Giovanni veste la casacca azzurra dal 2002, quando partecipò al primo mondiale in Inghilterra, patria d’elezione delle pesca, dove è uno sport professionistico a tutti gli effetti, seguito dalla pay-tv e dove i tornei hanno premi da 40mila sterline. “Per povero che sia uno sport, quando indossi la maglia dell’Italia provi una sensazione che è difficile da descrivere. Mi sento quasi terrorizzato. Nel 2002 vincemmo il bronzo e sul podio, non appena senti suonare l’inno nazionale, è impagabile. Lo considero un grande onore”.
Partecipare alle competizioni richiede sacrifici. Levatacce alla quattro del mattino, centinaia di chilometri per raggiungere le competizioni, spese per le trasferte, per l’attrezzatura, che rappresenta una delle voci più costose. Per alcune canne si possono arrivare a spendere fino a 3.500 euro.
La pesca in Italia, a differenza dell’Inghilterra, non è uno sport professionistico. Giovanni, quando non impugna la canna, lavora in una ditta come certificatore della qualità. “È difficile far quadrare tutto, c’è il lavoro, la famiglia. E non esistono agevolazioni. Per le gare, anche quelle con la Nazionale, si devono usare le ferie, i permessi”.

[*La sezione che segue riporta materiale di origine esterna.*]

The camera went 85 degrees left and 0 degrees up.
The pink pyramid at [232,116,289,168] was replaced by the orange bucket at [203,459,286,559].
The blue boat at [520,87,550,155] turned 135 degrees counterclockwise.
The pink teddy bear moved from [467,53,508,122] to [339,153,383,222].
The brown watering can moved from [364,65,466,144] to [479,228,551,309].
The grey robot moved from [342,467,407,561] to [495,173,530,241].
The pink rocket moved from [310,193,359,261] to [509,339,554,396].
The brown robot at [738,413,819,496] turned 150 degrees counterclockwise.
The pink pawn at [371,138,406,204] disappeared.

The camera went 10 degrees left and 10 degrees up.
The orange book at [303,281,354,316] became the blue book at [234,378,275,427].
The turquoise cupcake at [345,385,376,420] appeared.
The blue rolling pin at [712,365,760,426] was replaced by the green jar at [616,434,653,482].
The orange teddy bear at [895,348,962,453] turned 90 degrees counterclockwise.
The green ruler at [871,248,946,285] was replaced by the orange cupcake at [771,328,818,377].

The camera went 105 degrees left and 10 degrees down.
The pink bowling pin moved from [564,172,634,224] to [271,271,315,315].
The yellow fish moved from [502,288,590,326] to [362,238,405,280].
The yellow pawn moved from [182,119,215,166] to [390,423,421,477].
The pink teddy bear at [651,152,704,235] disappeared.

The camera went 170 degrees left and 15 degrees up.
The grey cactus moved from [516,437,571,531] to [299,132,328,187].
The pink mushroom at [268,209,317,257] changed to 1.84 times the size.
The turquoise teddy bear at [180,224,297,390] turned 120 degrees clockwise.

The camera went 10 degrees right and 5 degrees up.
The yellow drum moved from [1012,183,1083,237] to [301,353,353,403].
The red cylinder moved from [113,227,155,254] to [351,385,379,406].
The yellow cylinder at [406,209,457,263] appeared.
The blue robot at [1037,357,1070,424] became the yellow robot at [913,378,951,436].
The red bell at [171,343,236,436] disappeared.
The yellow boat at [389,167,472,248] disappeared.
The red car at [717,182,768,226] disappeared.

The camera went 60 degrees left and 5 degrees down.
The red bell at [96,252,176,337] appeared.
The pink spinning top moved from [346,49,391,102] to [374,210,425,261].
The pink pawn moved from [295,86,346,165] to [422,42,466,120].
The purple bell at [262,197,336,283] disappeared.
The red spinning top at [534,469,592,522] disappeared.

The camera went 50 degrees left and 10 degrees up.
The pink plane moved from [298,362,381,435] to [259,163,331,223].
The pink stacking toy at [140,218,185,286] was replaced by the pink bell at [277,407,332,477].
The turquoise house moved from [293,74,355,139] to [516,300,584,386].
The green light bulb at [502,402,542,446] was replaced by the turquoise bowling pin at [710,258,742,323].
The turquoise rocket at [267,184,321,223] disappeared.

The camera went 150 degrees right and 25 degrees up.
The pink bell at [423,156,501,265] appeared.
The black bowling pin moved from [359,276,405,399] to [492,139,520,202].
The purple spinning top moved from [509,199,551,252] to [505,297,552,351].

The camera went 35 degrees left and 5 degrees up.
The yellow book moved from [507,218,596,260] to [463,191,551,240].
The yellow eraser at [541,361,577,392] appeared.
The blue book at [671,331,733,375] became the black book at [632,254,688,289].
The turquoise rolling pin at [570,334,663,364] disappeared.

Bottazzi è impegnato inoltre nel promuovere la disciplina, per avvicinare altre persone con disabilità, in particolare i ragazzi. Una sfida non semplice. “La Federazione ha lavorato tanto in questi anni, si è impegnata per la promozione. Ci sono realtà importanti come il centro Inail a Bologna. A Boretto – dove si è disputato un Mondiale – è stato allestito un campo gare con 400 pedane. Esistono diverse strutture, dove si fatica è nella promozione. Alcune discipline come il basket hanno avuto successo. Purtroppo il nostro è uno sport con scarsa copertura mediatica. Le società spesso non hanno molte risorse da investire. Si discute da sempre su come aumentare i numeri. Ci sono tantissimi disabili, ma pochi che fanno pesca. Sarebbe importante coinvolgerli, per favorire anche il ricambio generazionale. Il lavoro da fare è ancora molto”.
La prossima gara si avvicina. Per Giovanni è tempo d’iniziare a prepararsi. Qualche parola la spende ancora per i più giovani, per chi vuole entrare nel mondo della pesca. “È una disciplina bellissima, che ti permette di stare a contatto con la natura, ti rilassa. Si passa tanto tempo insieme ad altre persone, si vedono posti bellissimi. Non posso che consigliarla, non è detto che si debba necessariamente intraprendere a livello agonistico, che comporta una serie di difficoltà”.
A smettere proprio non ci pensa. Perché c’è ancora un sogno da realizzare: “Vincere con l’Italia un Mondiale a squadre”.